> _Activity_
Extract the records below line for line without changing any text, and leave out the pictures.

►

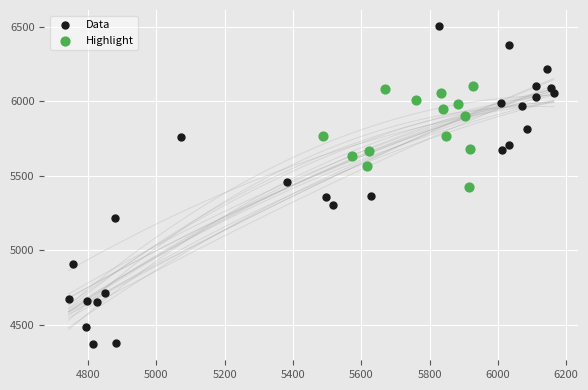

What are all the series names shown in the legend?

Data, Highlight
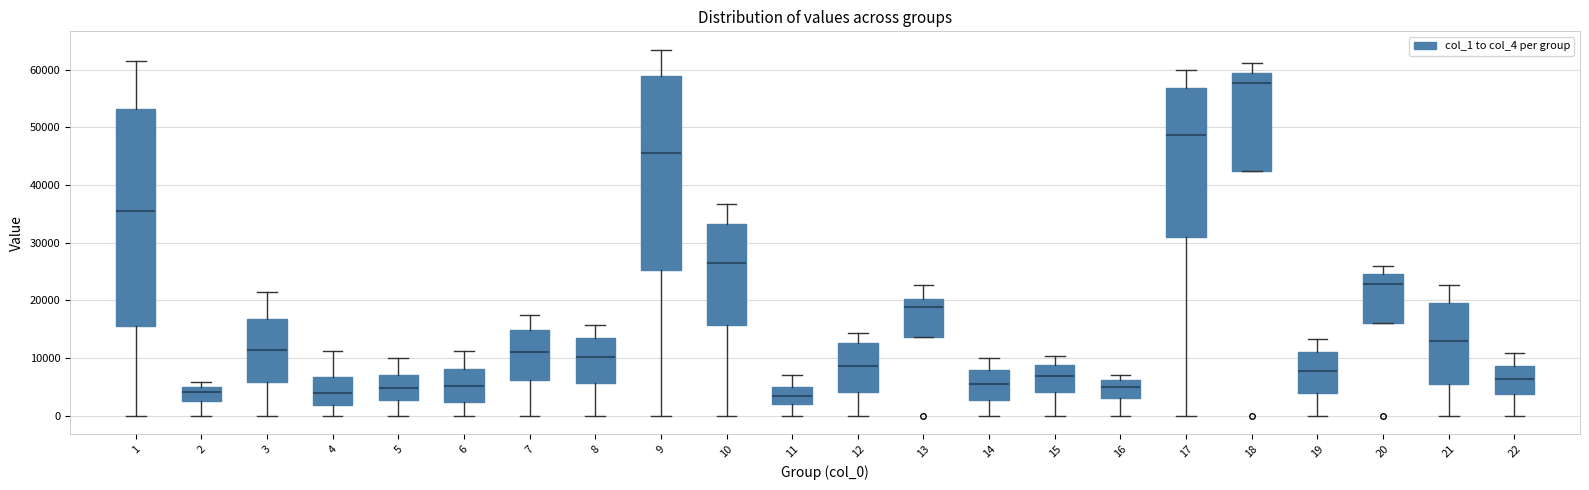

Where does the median line of the box at x = 13 sit on the y-axis? The values are not printed on the chart, so give them approximately, as read against the axis.

19000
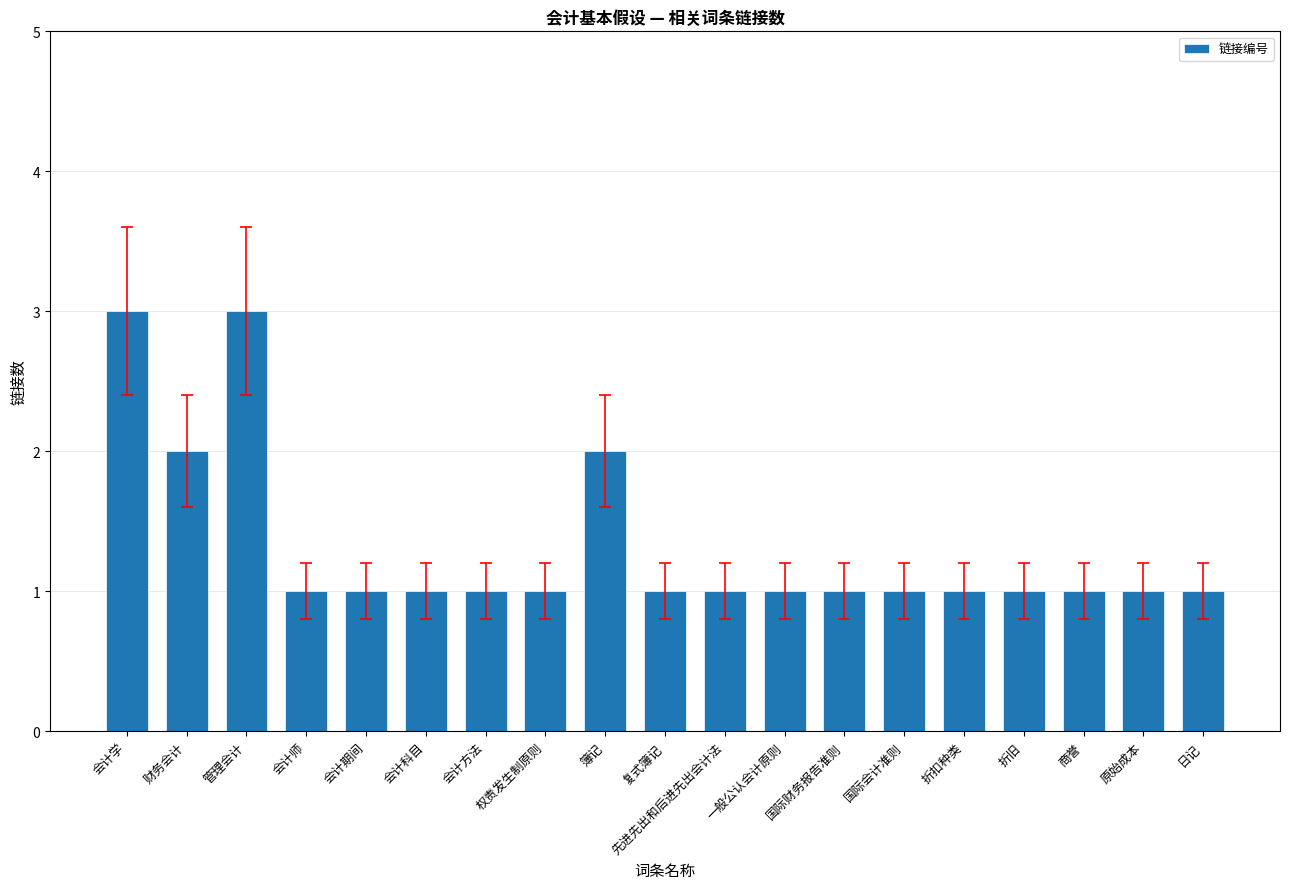

Between 簿记 and 一般公认会计原则, which is larger?

簿记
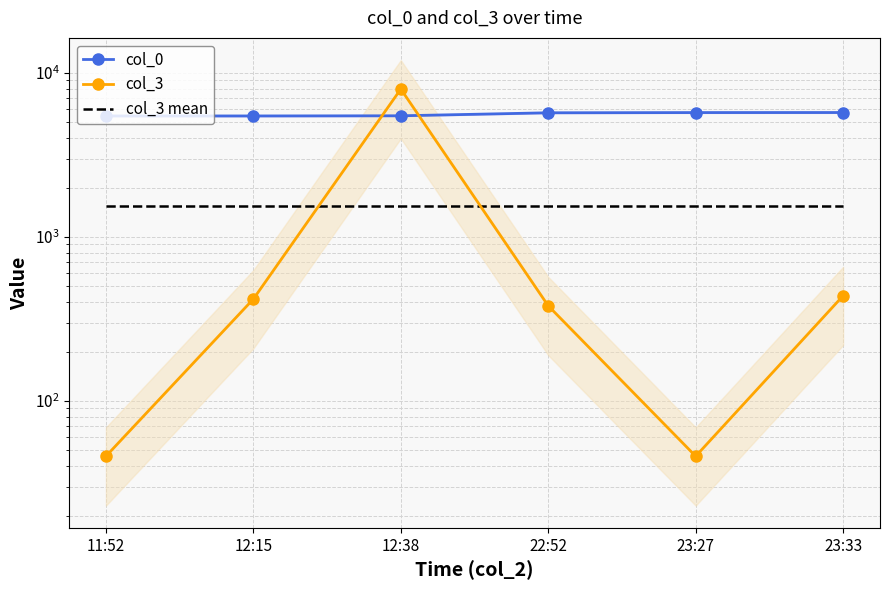

Where does the col_0 series first go above 5712?

23:27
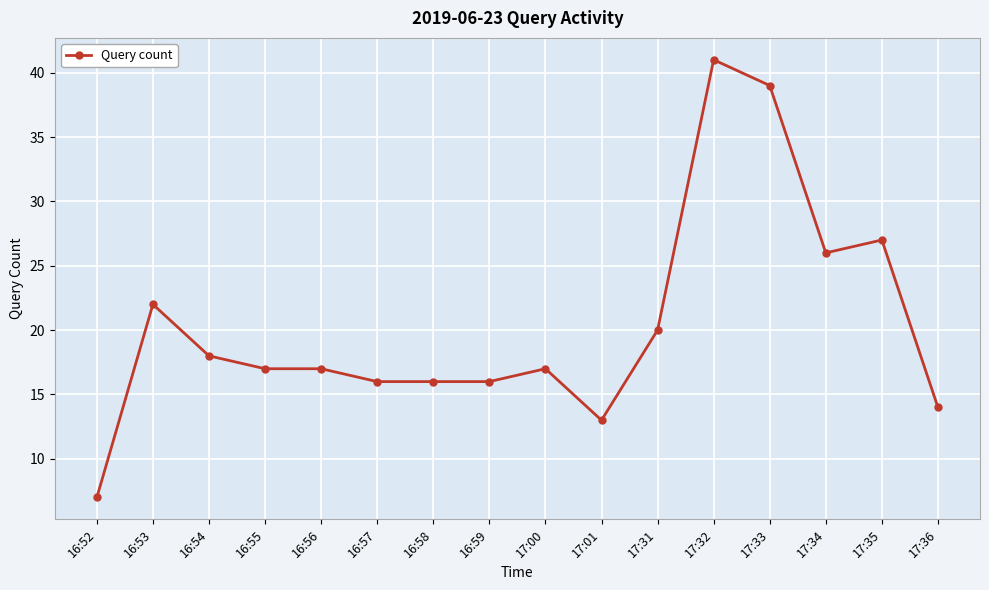

Which label corresponds to the largest value in the chart?

17:32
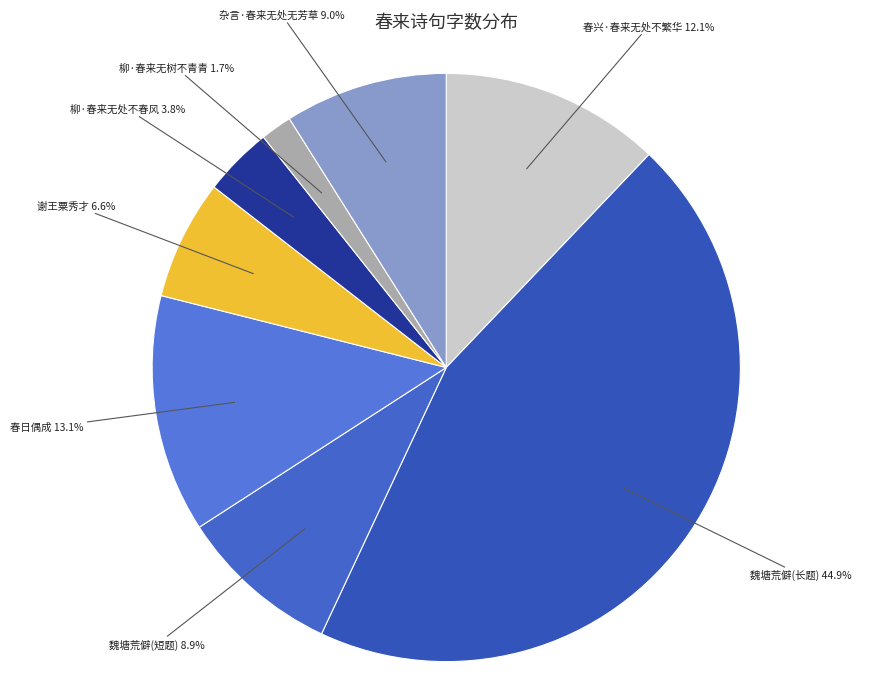

Which slice is the largest?

魏塘荒僻(长题)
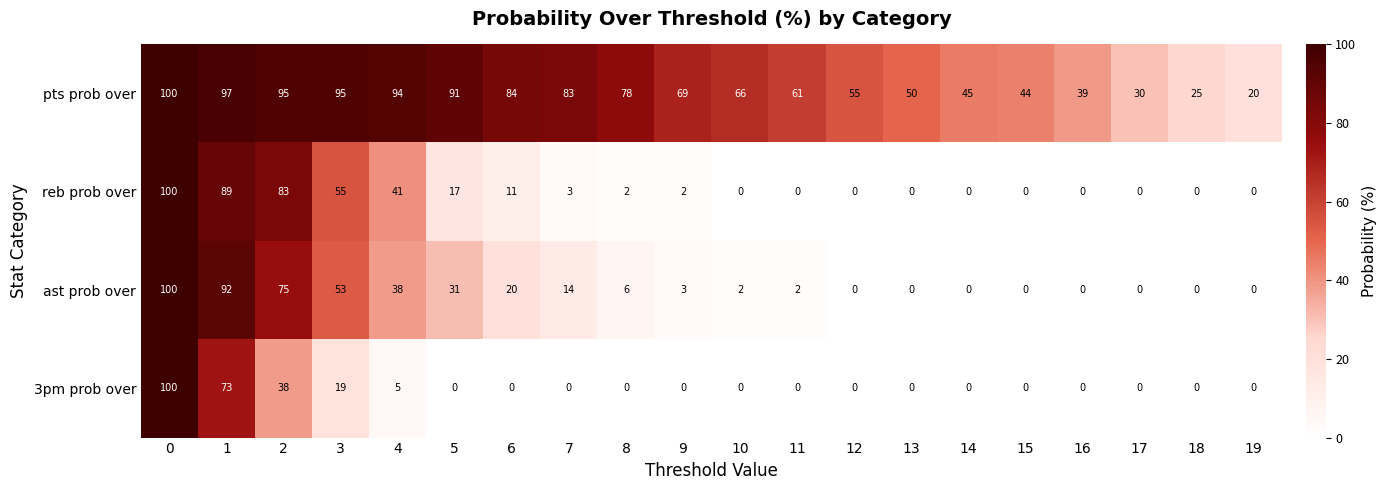

True or false: reb prob over has a value of 41 at 4.

True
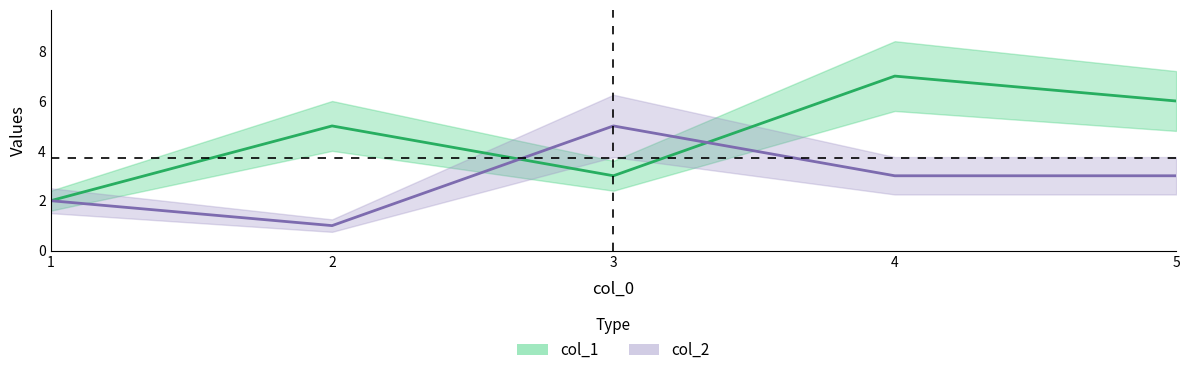

Which has a higher value, 5.0 or 4.0?

4.0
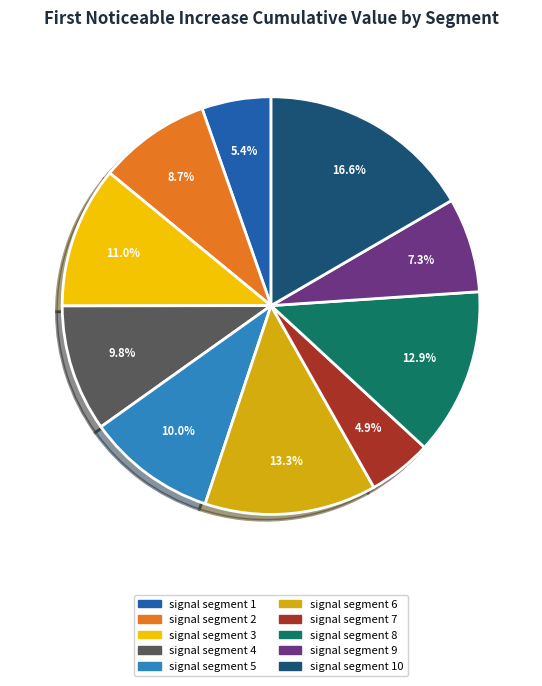

Does any single category account for the majority?

No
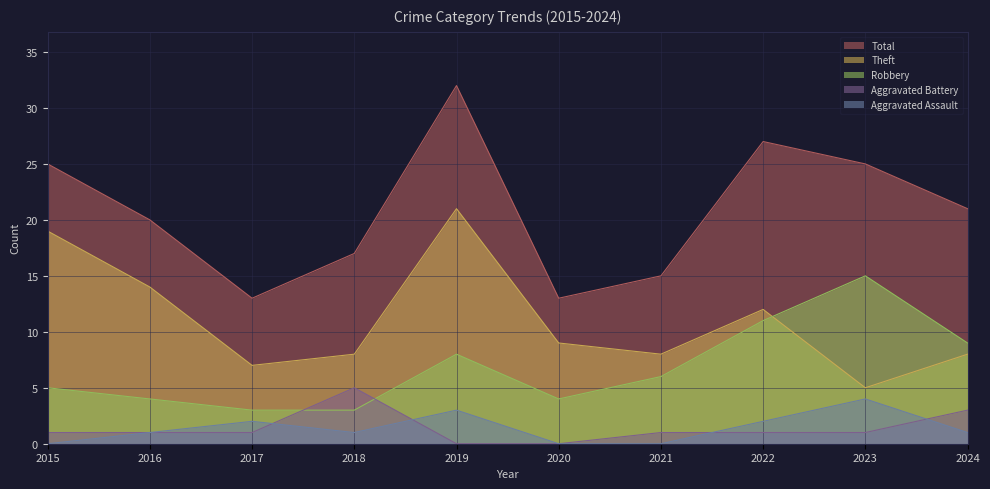

Does the chart display data point markers on the line(s)?

No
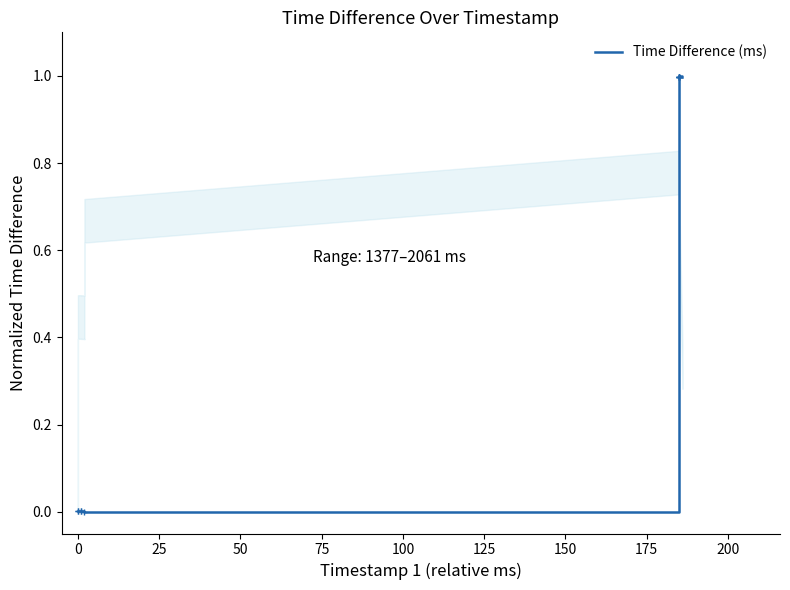

How many points are higher than both their immediate neighbors (excluding endpoints)?

1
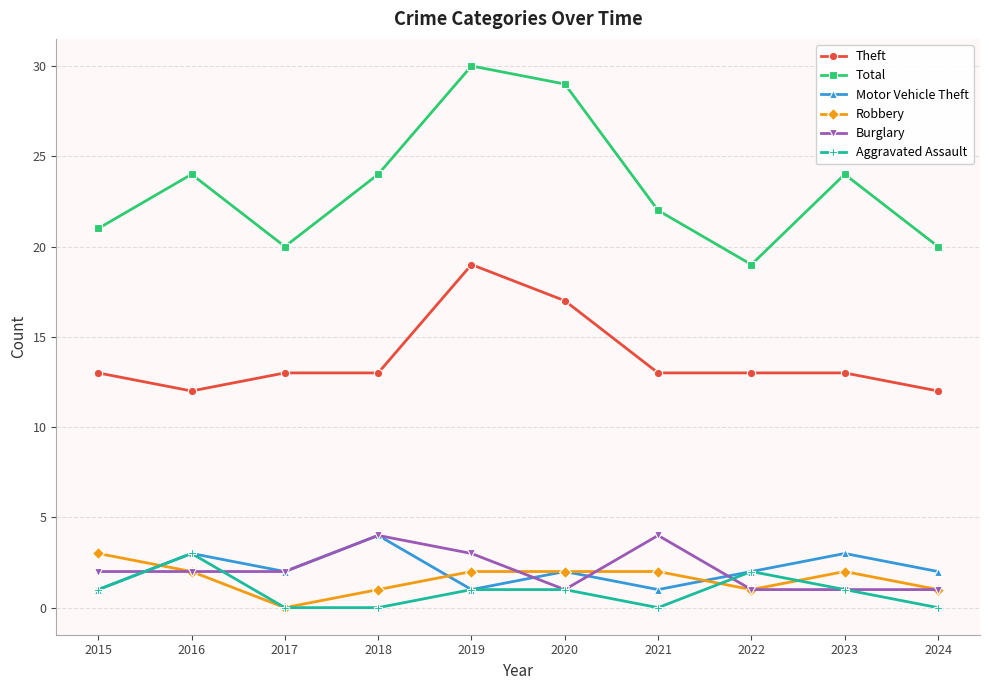

Reading left to right, transcribe all the data shown in this chart.

Theft: 2015=13	2016=12	2017=13	2018=13	2019=19	2020=17	2021=13	2022=13	2023=13	2024=12
Total: 2015=21	2016=24	2017=20	2018=24	2019=30	2020=29	2021=22	2022=19	2023=24	2024=20
Motor Vehicle Theft: 2015=1	2016=3	2017=2	2018=4	2019=1	2020=2	2021=1	2022=2	2023=3	2024=2
Robbery: 2015=3	2016=2	2017=0	2018=1	2019=2	2020=2	2021=2	2022=1	2023=2	2024=1
Burglary: 2015=2	2016=2	2017=2	2018=4	2019=3	2020=1	2021=4	2022=1	2023=1	2024=1
Aggravated Assault: 2015=1	2016=3	2017=0	2018=0	2019=1	2020=1	2021=0	2022=2	2023=1	2024=0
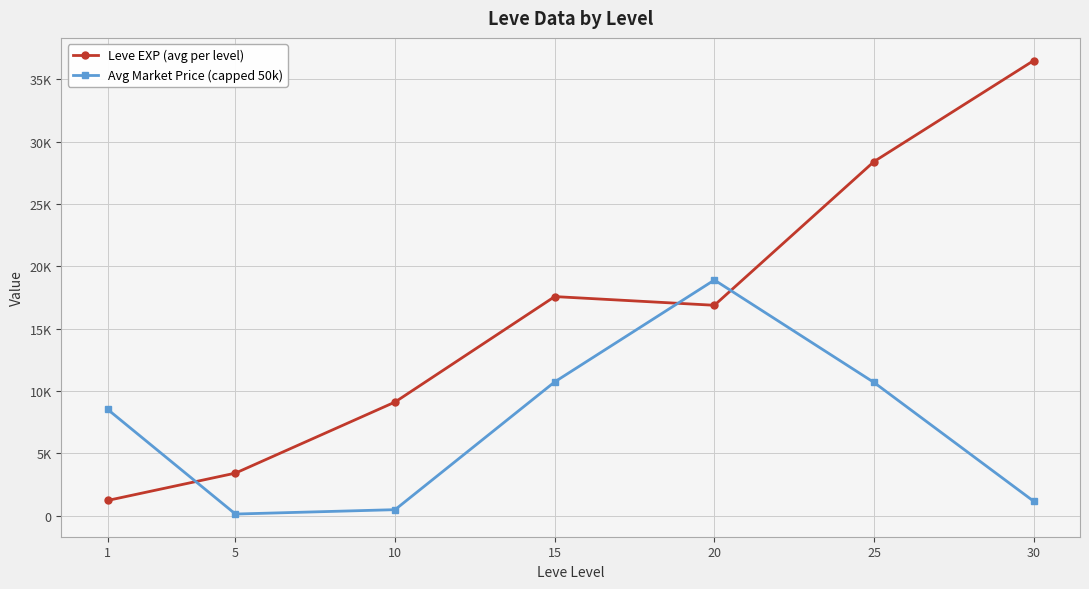

What are all the series names shown in the legend?

Leve EXP (avg per level), Avg Market Price (capped 50k)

◄

> _Response_
What are all the series names shown in the legend?

Data, Highlight

Where does the median line of the box at x = 13 sit on the y-axis? The values are not printed on the chart, so give them approximately, as read against the axis.

19000

Between 簿记 and 一般公认会计原则, which is larger?

簿记

Where does the col_0 series first go above 5712?

23:27

Which label corresponds to the largest value in the chart?

17:32

Which slice is the largest?

魏塘荒僻(长题)

True or false: reb prob over has a value of 41 at 4.

True

Which has a higher value, 5.0 or 4.0?

4.0

Does any single category account for the majority?

No

Does the chart display data point markers on the line(s)?

No

How many points are higher than both their immediate neighbors (excluding endpoints)?

1

Reading left to right, transcribe all the data shown in this chart.

Theft: 2015=13	2016=12	2017=13	2018=13	2019=19	2020=17	2021=13	2022=13	2023=13	2024=12
Total: 2015=21	2016=24	2017=20	2018=24	2019=30	2020=29	2021=22	2022=19	2023=24	2024=20
Motor Vehicle Theft: 2015=1	2016=3	2017=2	2018=4	2019=1	2020=2	2021=1	2022=2	2023=3	2024=2
Robbery: 2015=3	2016=2	2017=0	2018=1	2019=2	2020=2	2021=2	2022=1	2023=2	2024=1
Burglary: 2015=2	2016=2	2017=2	2018=4	2019=3	2020=1	2021=4	2022=1	2023=1	2024=1
Aggravated Assault: 2015=1	2016=3	2017=0	2018=0	2019=1	2020=1	2021=0	2022=2	2023=1	2024=0

What are all the series names shown in the legend?

Leve EXP (avg per level), Avg Market Price (capped 50k)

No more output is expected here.